→ **What needs to be done**:
Working from the entries below, count every line that includes the word "Spartak". Return the figure alone.

------------------------------------------------------------------------

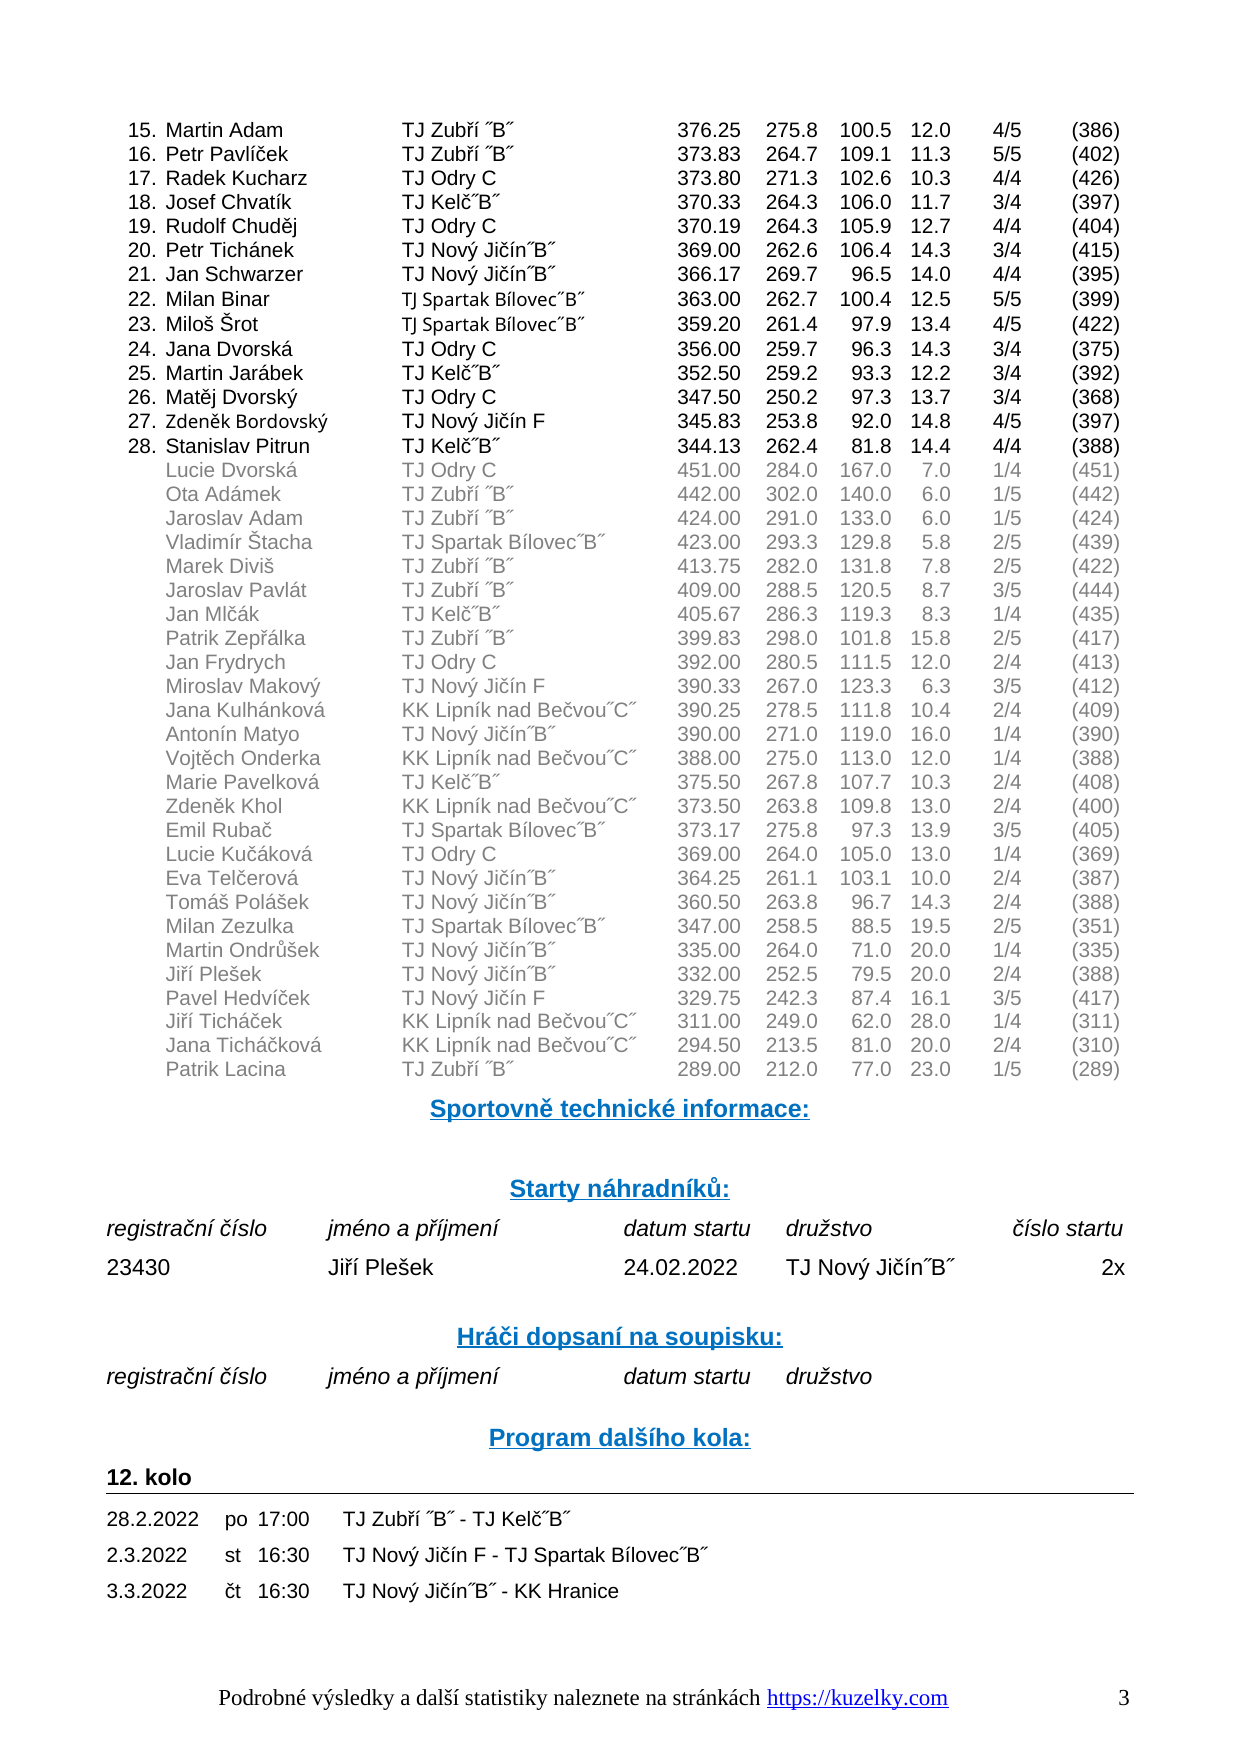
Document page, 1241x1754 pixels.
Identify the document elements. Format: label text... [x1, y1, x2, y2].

text 19. Rudolf Chuděj TJ Odry C 370.19 264.3 105.9 12.7 4/4 (404) [106, 214, 1134, 238]
text 20. Petr Tichánek TJ Nový Jičín˝B˝ 369.00 262.6 106.4 14.3 3/4 (415) [106, 238, 1134, 262]
text Jan Frydrych TJ Odry C 392.00 280.5 111.5 12.0 2/4 (413) [106, 650, 1134, 674]
text 24. Jana Dvorská TJ Odry C 356.00 259.7 96.3 14.3 3/4 (375) [106, 337, 1134, 361]
text 2.3.2022 st 16:30 TJ Nový Jičín F - TJ Spartak Bílovec˝B˝ [106, 1543, 1134, 1567]
text Lucie Kučáková TJ Odry C 369.00 264.0 105.0 13.0 1/4 (369) [106, 842, 1134, 866]
text Jaroslav Pavlát TJ Zubří ˝B˝ 409.00 288.5 120.5 8.7 3/5 (444) [106, 578, 1134, 602]
text 28.2.2022 po 17:00 TJ Zubří ˝B˝ - TJ Kelč˝B˝ [106, 1506, 1134, 1530]
text Lucie Dvorská TJ Odry C 451.00 284.0 167.0 7.0 1/4 (451) [106, 458, 1134, 482]
text Jaroslav Adam TJ Zubří ˝B˝ 424.00 291.0 133.0 6.0 1/5 (424) [106, 506, 1134, 530]
text Vladimír Štacha TJ Spartak Bílovec˝B˝ 423.00 293.3 129.8 5.8 2/5 (439) [106, 530, 1134, 554]
text 21. Jan Schwarzer TJ Nový Jičín˝B˝ 366.17 269.7 96.5 14.0 4/4 (395) [106, 262, 1134, 286]
text Ota Adámek TJ Zubří ˝B˝ 442.00 302.0 140.0 6.0 1/5 (442) [106, 482, 1134, 506]
text Patrik Lacina TJ Zubří ˝B˝ 289.00 212.0 77.0 23.0 1/5 (289) [106, 1057, 1134, 1081]
text 26. Matěj Dvorský TJ Odry C 347.50 250.2 97.3 13.7 3/4 (368) [106, 385, 1134, 409]
text Martin Ondrůšek TJ Nový Jičín˝B˝ 335.00 264.0 71.0 20.0 1/4 (335) [106, 937, 1134, 961]
text Zdeněk Khol KK Lipník nad Bečvou˝C˝ 373.50 263.8 109.8 13.0 2/4 (400) [106, 794, 1134, 818]
text 18. Josef Chvatík TJ Kelč˝B˝ 370.33 264.3 106.0 11.7 3/4 (397) [106, 190, 1134, 214]
text Hráči dopsaní na soupisku: [94, 1293, 1145, 1350]
text Program dalšího kola: [94, 1423, 1145, 1452]
text 12. kolo [106, 1464, 1134, 1493]
text Jan Mlčák TJ Kelč˝B˝ 405.67 286.3 119.3 8.3 1/4 (435) [106, 602, 1134, 626]
text 23430 Jiří Plešek 24.02.2022 TJ Nový Jičín˝B˝ 2x [106, 1254, 1134, 1280]
text 17. Radek Kucharz TJ Odry C 373.80 271.3 102.6 10.3 4/4 (426) [106, 166, 1134, 190]
text registrační číslo jméno a příjmení datum startu družstvo [106, 1363, 1134, 1389]
text Milan Zezulka TJ Spartak Bílovec˝B˝ 347.00 258.5 88.5 19.5 2/5 (351) [106, 913, 1134, 937]
text Antonín Matyo TJ Nový Jičín˝B˝ 390.00 271.0 119.0 16.0 1/4 (390) [106, 722, 1134, 746]
text Jana Ticháčková KK Lipník nad Bečvou˝C˝ 294.50 213.5 81.0 20.0 2/4 (310) [106, 1033, 1134, 1057]
text Jiří Plešek TJ Nový Jičín˝B˝ 332.00 252.5 79.5 20.0 2/4 (388) [106, 961, 1134, 985]
text 25. Martin Jarábek TJ Kelč˝B˝ 352.50 259.2 93.3 12.2 3/4 (392) [106, 361, 1134, 385]
text Miroslav Makový TJ Nový Jičín F 390.33 267.0 123.3 6.3 3/5 (412) [106, 674, 1134, 698]
text 15. Martin Adam TJ Zubří ˝B˝ 376.25 275.8 100.5 12.0 4/5 (386) [106, 118, 1134, 142]
text Jana Kulhánková KK Lipník nad Bečvou˝C˝ 390.25 278.5 111.8 10.4 2/4 (409) [106, 698, 1134, 722]
text Vojtěch Onderka KK Lipník nad Bečvou˝C˝ 388.00 275.0 113.0 12.0 1/4 (388) [106, 746, 1134, 770]
text 23. Miloš Šrot TJ Spartak Bílovec˝B˝ 359.20 261.4 97.9 13.4 4/5 (422) [106, 311, 1134, 337]
text Marie Pavelková TJ Kelč˝B˝ 375.50 267.8 107.7 10.3 2/4 (408) [106, 770, 1134, 794]
text 3.3.2022 čt 16:30 TJ Nový Jičín˝B˝ - KK Hranice [106, 1579, 1134, 1603]
text Eva Telčerová TJ Nový Jičín˝B˝ 364.25 261.1 103.1 10.0 2/4 (387) [106, 866, 1134, 889]
text Marek Diviš TJ Zubří ˝B˝ 413.75 282.0 131.8 7.8 2/5 (422) [106, 554, 1134, 578]
text 27. Zdeněk Bordovský TJ Nový Jičín F 345.83 253.8 92.0 14.8 4/5 (397) [106, 409, 1134, 434]
text 28. Stanislav Pitrun TJ Kelč˝B˝ 344.13 262.4 81.8 14.4 4/4 (388) [106, 434, 1134, 458]
text Jiří Ticháček KK Lipník nad Bečvou˝C˝ 311.00 249.0 62.0 28.0 1/4 (311) [106, 1009, 1134, 1033]
text registrační číslo jméno a příjmení datum startu družstvo číslo startu [106, 1215, 1134, 1241]
text 22. Milan Binar TJ Spartak Bílovec˝B˝ 363.00 262.7 100.4 12.5 5/5 (399) [106, 286, 1134, 311]
text Pavel Hedvíček TJ Nový Jičín F 329.75 242.3 87.4 16.1 3/5 (417) [106, 985, 1134, 1009]
text Starty náhradníků: [94, 1174, 1145, 1202]
text Patrik Zepřálka TJ Zubří ˝B˝ 399.83 298.0 101.8 15.8 2/5 (417) [106, 626, 1134, 650]
text Tomáš Polášek TJ Nový Jičín˝B˝ 360.50 263.8 96.7 14.3 2/4 (388) [106, 889, 1134, 913]
text Sportovně technické informace: [94, 1094, 1145, 1122]
text 16. Petr Pavlíček TJ Zubří ˝B˝ 373.83 264.7 109.1 11.3 5/5 (402) [106, 142, 1134, 166]
text Emil Rubač TJ Spartak Bílovec˝B˝ 373.17 275.8 97.3 13.9 3/5 (405) [106, 818, 1134, 842]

------------------------------------------------------------------------

→ **Written answer**:
6